(Electronic design files)
____________________

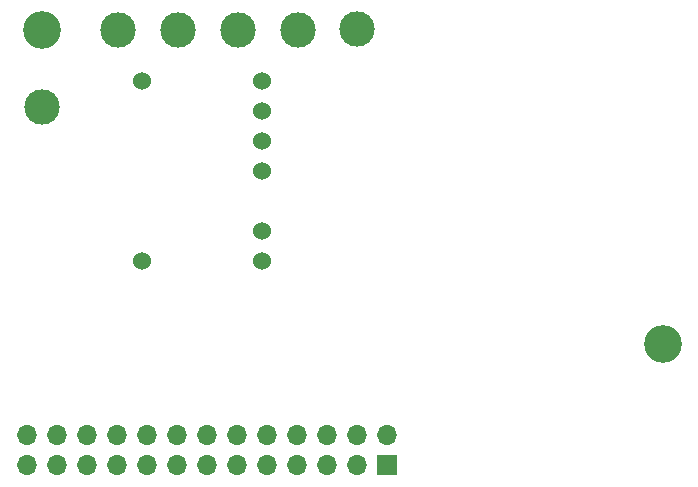
<source format=gbr>
G04 #@! TF.GenerationSoftware,KiCad,Pcbnew,(5.1.9)-1*
G04 #@! TF.CreationDate,2021-02-24T11:41:24+09:00*
G04 #@! TF.ProjectId,body,626f6479-2e6b-4696-9361-645f70636258,rev?*
G04 #@! TF.SameCoordinates,Original*
G04 #@! TF.FileFunction,Soldermask,Bot*
G04 #@! TF.FilePolarity,Negative*
%FSLAX46Y46*%
G04 Gerber Fmt 4.6, Leading zero omitted, Abs format (unit mm)*
G04 Created by KiCad (PCBNEW (5.1.9)-1) date 2021-02-24 11:41:24*
%MOMM*%
%LPD*%
G01*
G04 APERTURE LIST*
%ADD10C,3.000000*%
%ADD11C,1.524000*%
%ADD12R,1.700000X1.700000*%
%ADD13O,1.700000X1.700000*%
%ADD14C,3.200000*%
G04 APERTURE END LIST*
D10*
X43815000Y-24511000D03*
X27178000Y-30988000D03*
D11*
X35687000Y-28829000D03*
X35687000Y-44069000D03*
X45847000Y-44069000D03*
X45847000Y-41529000D03*
X45847000Y-36449000D03*
X45847000Y-33909000D03*
X45847000Y-31369000D03*
X45847000Y-28829000D03*
D12*
X56388000Y-61341000D03*
D13*
X56388000Y-58801000D03*
X53848000Y-61341000D03*
X53848000Y-58801000D03*
X51308000Y-61341000D03*
X51308000Y-58801000D03*
X48768000Y-61341000D03*
X48768000Y-58801000D03*
X46228000Y-61341000D03*
X46228000Y-58801000D03*
X43688000Y-61341000D03*
X43688000Y-58801000D03*
X41148000Y-61341000D03*
X41148000Y-58801000D03*
X38608000Y-61341000D03*
X38608000Y-58801000D03*
X36068000Y-61341000D03*
X36068000Y-58801000D03*
X33528000Y-61341000D03*
X33528000Y-58801000D03*
X30988000Y-61341000D03*
X30988000Y-58801000D03*
X28448000Y-61341000D03*
X28448000Y-58801000D03*
X25908000Y-61341000D03*
X25908000Y-58801000D03*
D10*
X53848000Y-24384000D03*
X48895000Y-24511000D03*
D14*
X79756000Y-51054000D03*
D10*
X33655000Y-24511000D03*
X38735000Y-24511000D03*
D14*
X27178000Y-24511000D03*
M02*

</source>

____________________

## AIM OF THE TASK
Repeat the records above exactly, from the first line through the line containing "X45847000Y-33909000D03*", and leave out the pictures.

## EXERCISE ANSWER
<source format=gbr>
G04 #@! TF.GenerationSoftware,KiCad,Pcbnew,(5.1.9)-1*
G04 #@! TF.CreationDate,2021-02-24T11:41:24+09:00*
G04 #@! TF.ProjectId,body,626f6479-2e6b-4696-9361-645f70636258,rev?*
G04 #@! TF.SameCoordinates,Original*
G04 #@! TF.FileFunction,Soldermask,Bot*
G04 #@! TF.FilePolarity,Negative*
%FSLAX46Y46*%
G04 Gerber Fmt 4.6, Leading zero omitted, Abs format (unit mm)*
G04 Created by KiCad (PCBNEW (5.1.9)-1) date 2021-02-24 11:41:24*
%MOMM*%
%LPD*%
G01*
G04 APERTURE LIST*
%ADD10C,3.000000*%
%ADD11C,1.524000*%
%ADD12R,1.700000X1.700000*%
%ADD13O,1.700000X1.700000*%
%ADD14C,3.200000*%
G04 APERTURE END LIST*
D10*
X43815000Y-24511000D03*
X27178000Y-30988000D03*
D11*
X35687000Y-28829000D03*
X35687000Y-44069000D03*
X45847000Y-44069000D03*
X45847000Y-41529000D03*
X45847000Y-36449000D03*
X45847000Y-33909000D03*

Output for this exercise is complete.